= Willie Carson (photo journalist) =

Northern Irish photojournalist

Willie Carson (1926 – 6 October 1996) was a Northern Irish photo-journalist. Born in Derry, his photographs were published throughout the world at the height of The Troubles.

In 1945, Carson began working as a salesman for the local Derry Journal newspaper. He worked at the newspaper for 11 years before deciding to become a freelance photographer. With the start of the conflict in Northern Ireland, Carson's work, along with many others', became widely viewed around the world, and photographers from all over the world visited and stayed at his home, using his back yard dark room to process their films and his front room to dry their prints.

As well as documenting The Troubles, Carson also continued to capture the Derry life that continued alongside the conflict, and the changes in the town brought by redevelopment. Carson was the author of several books about life in Derry, including Derry Thru The Lens, Yesterday..., A Decade and a Half and So this was Derry.

In the 1990s Carson was working on another publication bringing his work into the present day, but died before this project was completed. He died on 6 October 1996, aged 70, having been diagnosed with lung cancer in July 1995. His funeral was attended by John Hume and Martin McGuinness, and Ian Paisley wrote a tribute to him in the Belfast Telegraph following his death in 1996. In 2006, a posthumous collection of his photographic work named after his first book of 1976 - Derry Thru The Lens: Refocus - was published by Guildhall Press, in co-operation with Carson's family.

Complete the following:
1: In the Willie Carson article, which newspaper did Carson start working for as a salesman in 1945?
2: Reproduce everything in the Willie Carson article from "In 1945, Carson" down to "this was Derry.".

Data supplied:
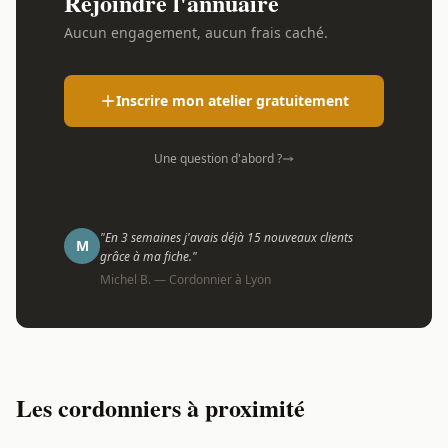
Rejoindre l'annuaire
Aucun engagement, aucun frais caché.
Inscrire mon atelier gratuitement
Une question d'abord ?
"En 3 semaines j'avais déjà 15 nouveaux clients
M
grâce à ma fiche."
Michel B. — Cordonnier à Lyon
Les cordonniers à proximité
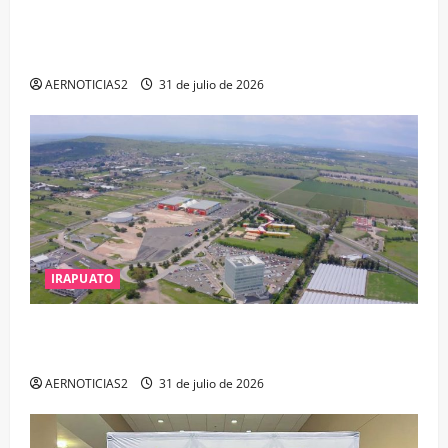
VINCULAN A PROCESO A EX TESORERO DE APASEO
EL ALTO POR PROBABLE RESPONSABILIDAD EN
DELITOS DE CORRUPCIÓN
AERNOTICIAS2
31 de julio de 2026
IRAPUATO
IRAPUATO PROYECTA MÁS OPORTUNIDADES DE
ESTUDIO, EMPLEO Y DESARROLLO
AERNOTICIAS2
31 de julio de 2026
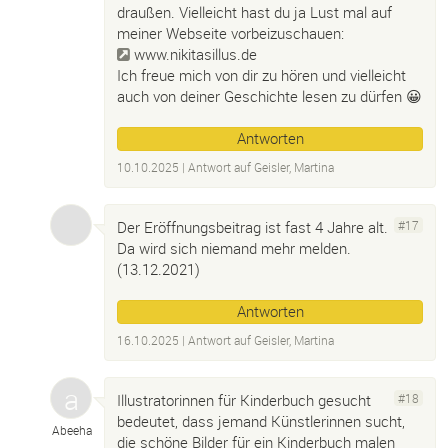
draußen. Vielleicht hast du ja Lust mal auf
meiner Webseite vorbeizuschauen:
www.nikitasillus.de
Ich freue mich von dir zu hören und vielleicht
auch von deiner Geschichte lesen zu dürfen 😀
Antworten
10.10.2025
| Antwort auf
Geisler, Martina
Der Eröffnungsbeitrag ist fast 4 Jahre alt.
#17
Da wird sich niemand mehr melden.
(13.12.2021)
Antworten
16.10.2025
| Antwort auf
Geisler, Martina
Illustratorinnen für Kinderbuch gesucht
#18
bedeutet, dass jemand Künstlerinnen sucht,
Abeeha
die schöne Bilder für ein Kinderbuch malen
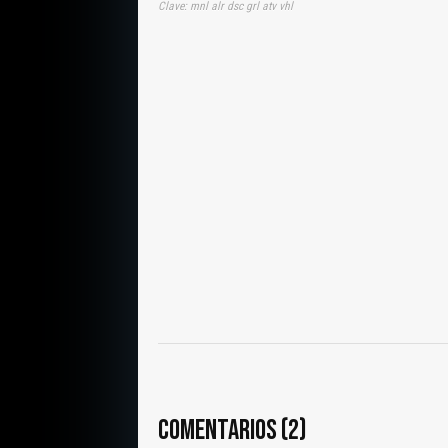
Clave: mnl alr dsc grl atv vhl
COMENTARIOS (2)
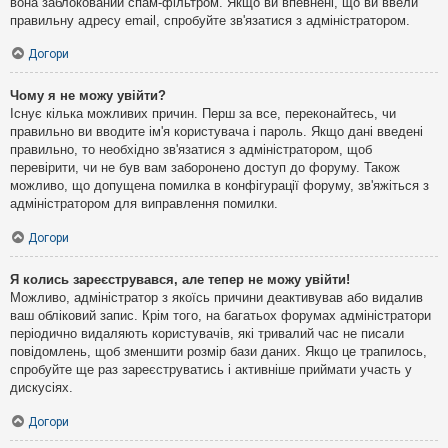
вона заблокований спам-фільтром. Якщо ви впевнені, що ви ввели
правильну адресу email, спробуйте зв'язатися з адміністратором.
Догори
Чому я не можу увійти?
Існує кілька можливих причин. Перш за все, переконайтесь, чи
правильно ви вводите ім'я користувача і пароль. Якщо дані введені
правильно, то необхідно зв'язатися з адміністратором, щоб
перевірити, чи не був вам заборонено доступ до форуму. Також
можливо, що допущена помилка в конфігурації форуму, зв'яжіться з
адміністратором для виправлення помилки.
Догори
Я колись зареєструвався, але тепер не можу увійти!
Можливо, адміністратор з якоїсь причини деактивував або видалив
ваш обліковий запис. Крім того, на багатьох форумах адміністратори
періодично видаляють користувачів, які тривалий час не писали
повідомлень, щоб зменшити розмір бази даних. Якщо це трапилось,
спробуйте ще раз зареєструватись і активніше приймати участь у
дискусіях.
Догори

Outputs in order:
1: The Derry Journal.

2:
In 1945, Carson began working as a salesman for the local Derry Journal newspaper. He worked at the newspaper for 11 years before deciding to become a freelance photographer. With the start of the conflict in Northern Ireland, Carson's work, along with many others', became widely viewed around the world, and photographers from all over the world visited and stayed at his home, using his back yard dark room to process their films and his front room to dry their prints.

As well as documenting The Troubles, Carson also continued to capture the Derry life that continued alongside the conflict, and the changes in the town brought by redevelopment. Carson was the author of several books about life in Derry, including Derry Thru The Lens, Yesterday..., A Decade and a Half and So this was Derry.